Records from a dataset
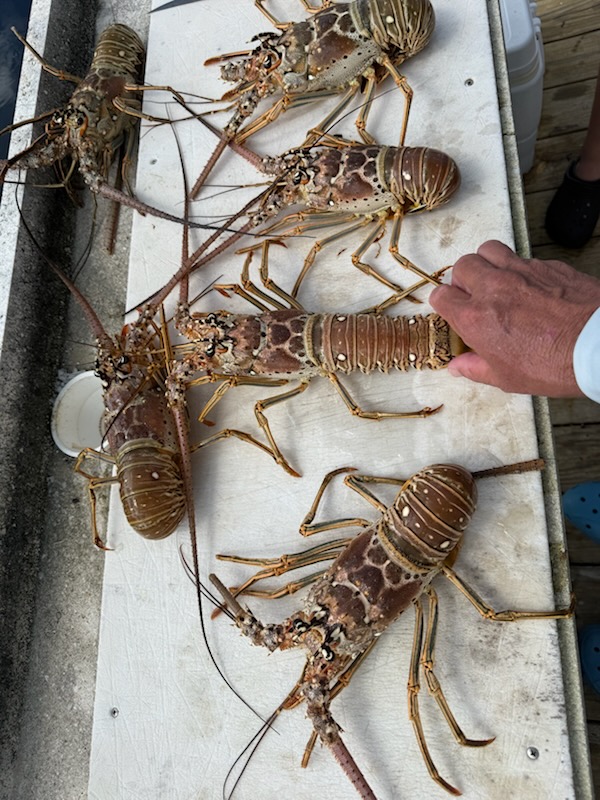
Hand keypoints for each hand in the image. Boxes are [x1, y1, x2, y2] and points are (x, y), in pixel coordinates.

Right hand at [429, 240, 599, 396]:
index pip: (441, 296)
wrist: (596, 344)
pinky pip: (523, 258)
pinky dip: (519, 268)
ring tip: (495, 280)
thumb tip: (458, 367)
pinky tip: (529, 286)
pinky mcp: (547, 265)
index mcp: (476, 318)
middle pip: (462, 266)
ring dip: (487, 262)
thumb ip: (476, 368)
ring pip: (489, 250)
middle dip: (463, 279)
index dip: (444, 304)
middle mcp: (493, 288)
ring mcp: (521, 272)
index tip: (452, 310)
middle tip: (473, 295)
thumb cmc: (554, 364)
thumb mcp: (506, 378)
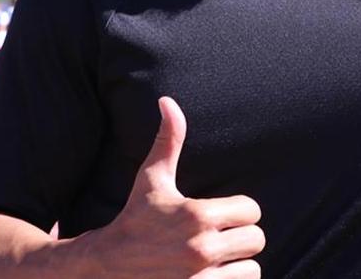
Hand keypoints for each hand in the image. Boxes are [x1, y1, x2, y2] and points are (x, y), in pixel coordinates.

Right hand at [90, 97, 264, 277]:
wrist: (103, 269)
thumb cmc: (134, 219)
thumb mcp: (151, 179)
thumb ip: (168, 140)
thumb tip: (168, 100)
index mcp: (198, 216)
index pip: (252, 210)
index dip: (242, 210)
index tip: (224, 214)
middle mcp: (202, 250)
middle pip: (257, 240)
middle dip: (243, 237)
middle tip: (224, 236)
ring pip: (252, 270)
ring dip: (239, 265)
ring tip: (220, 259)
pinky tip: (213, 276)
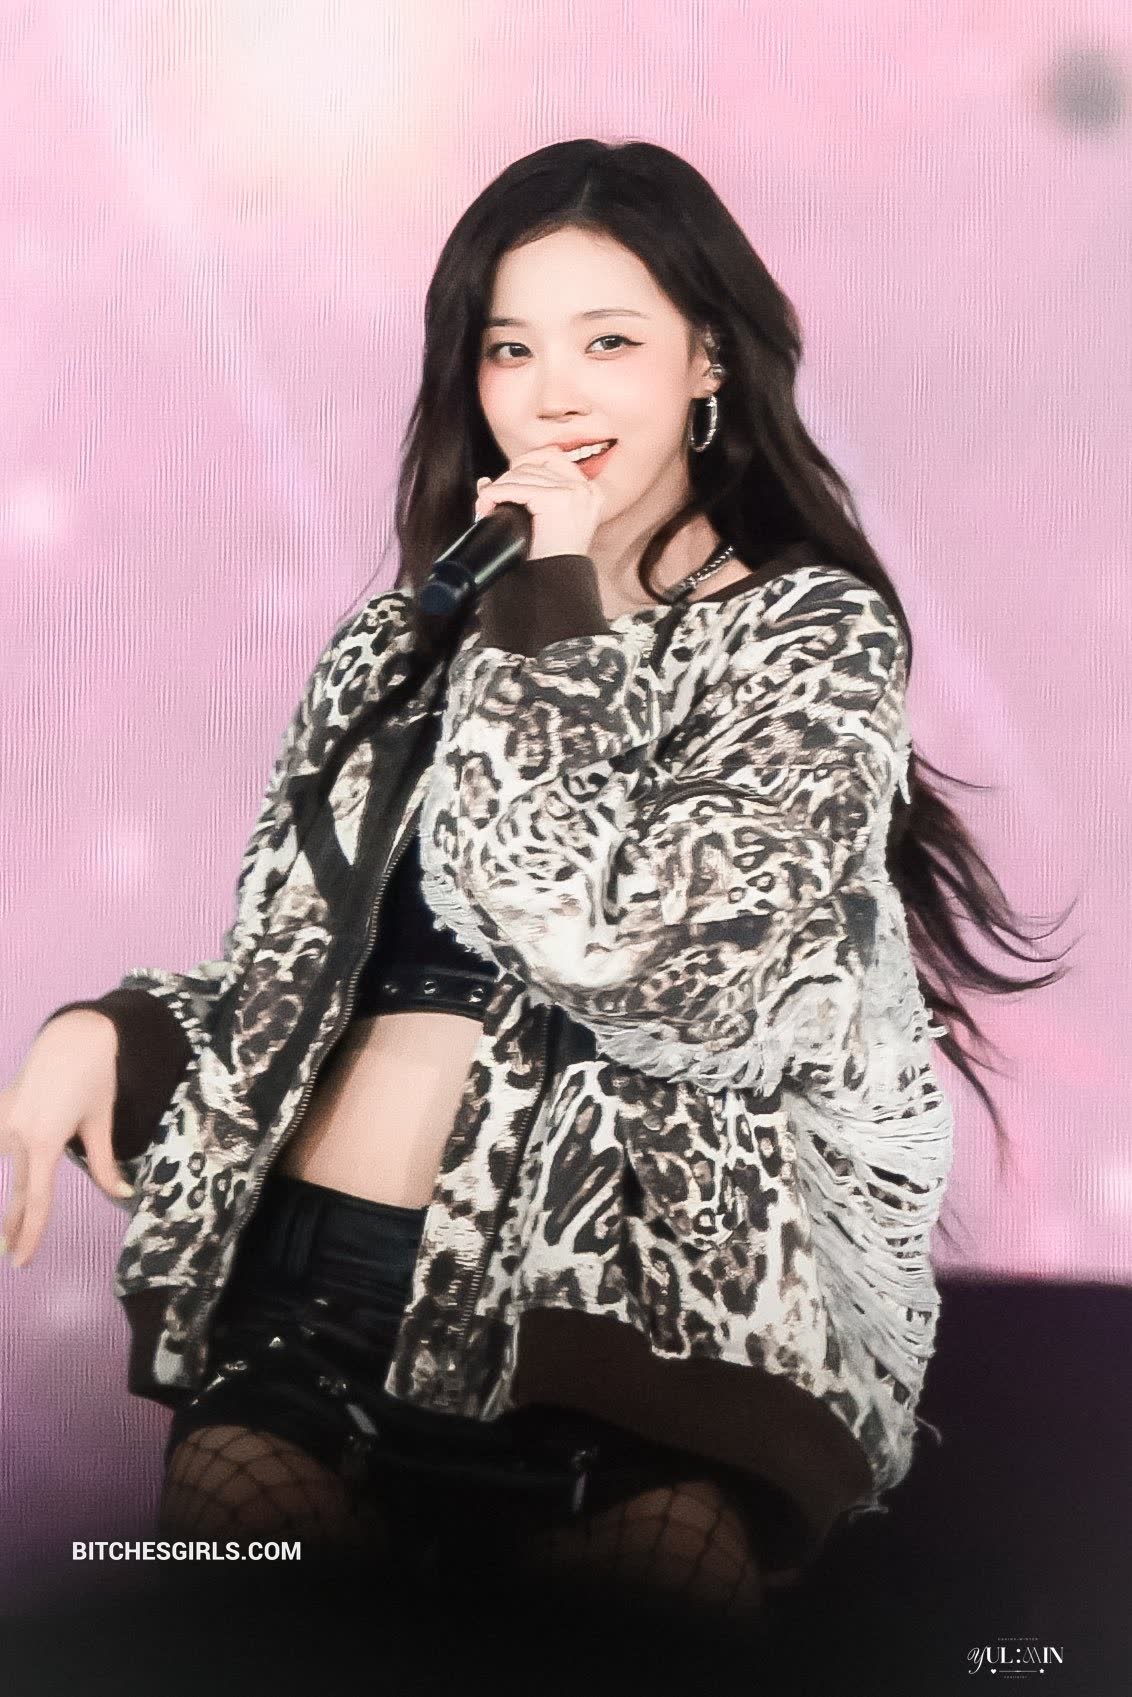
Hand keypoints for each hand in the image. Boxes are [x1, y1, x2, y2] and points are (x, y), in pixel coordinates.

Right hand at [0, 1013, 127, 1268]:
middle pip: (18, 1191)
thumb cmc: (96, 1078)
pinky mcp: (2, 1109)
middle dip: (15, 1226)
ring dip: (15, 1192)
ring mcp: (6, 1121)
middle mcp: (19, 1135)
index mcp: (45, 1141)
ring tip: (11, 1226)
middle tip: (12, 1257)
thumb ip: (105, 1164)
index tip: (22, 1259)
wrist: (74, 1036)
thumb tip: (123, 1193)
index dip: (31, 1232)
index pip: (37, 1199)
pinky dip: (13, 1157)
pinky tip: (22, 1166)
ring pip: (13, 1166)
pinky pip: (5, 1143)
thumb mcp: (102, 1123)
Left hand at [473, 446, 605, 561]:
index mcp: (589, 492)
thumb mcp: (544, 524)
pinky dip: (496, 494)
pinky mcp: (557, 500)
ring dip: (498, 487)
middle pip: (535, 463)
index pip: (553, 456)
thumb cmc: (552, 561)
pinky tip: (488, 504)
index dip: (524, 463)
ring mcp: (574, 493)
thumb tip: (484, 482)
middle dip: (507, 478)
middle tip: (490, 499)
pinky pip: (517, 488)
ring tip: (486, 506)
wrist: (558, 585)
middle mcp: (585, 489)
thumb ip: (522, 498)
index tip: (507, 480)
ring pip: (523, 474)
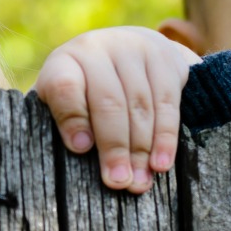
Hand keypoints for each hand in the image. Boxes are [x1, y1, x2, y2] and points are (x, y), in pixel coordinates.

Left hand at [33, 27, 200, 192]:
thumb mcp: (64, 102)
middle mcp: (98, 48)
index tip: (80, 149)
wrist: (124, 50)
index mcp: (64, 61)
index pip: (65, 87)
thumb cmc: (85, 91)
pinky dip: (166, 137)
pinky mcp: (165, 56)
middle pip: (108, 101)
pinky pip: (168, 102)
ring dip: (141, 149)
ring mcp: (134, 48)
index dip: (73, 118)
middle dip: (114, 147)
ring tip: (139, 182)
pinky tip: (160, 163)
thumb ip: (63, 123)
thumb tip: (80, 151)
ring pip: (140, 105)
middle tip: (118, 182)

DIRECTIONS FOR THIS TASK
Leave out the pictures. Return exactly the lines from the first line of the records to the line bearing "thumb ip: (476, 368)", inclusive.

ANSWER BOX
Hand keypoints for each hand in the image. Boxes are [x1, y1, x2, y2] and points are (x, y), in pixel coordinates.

Right hand at [429, 240, 599, 396]:
index pip: (441, 296)
wrist: (596, 344)
pinky pip: (523, 258)
pinky dip: (519, 268)
ring tip: (495, 280)
thumb tip: (458, 367)
pinky tip: (529, 286)
pinky mcp: (547, 265)
index mcp: (476, 318)
middle pip: (462, 266)
ring dip: (487, 262)
thumb ip: (476, 368)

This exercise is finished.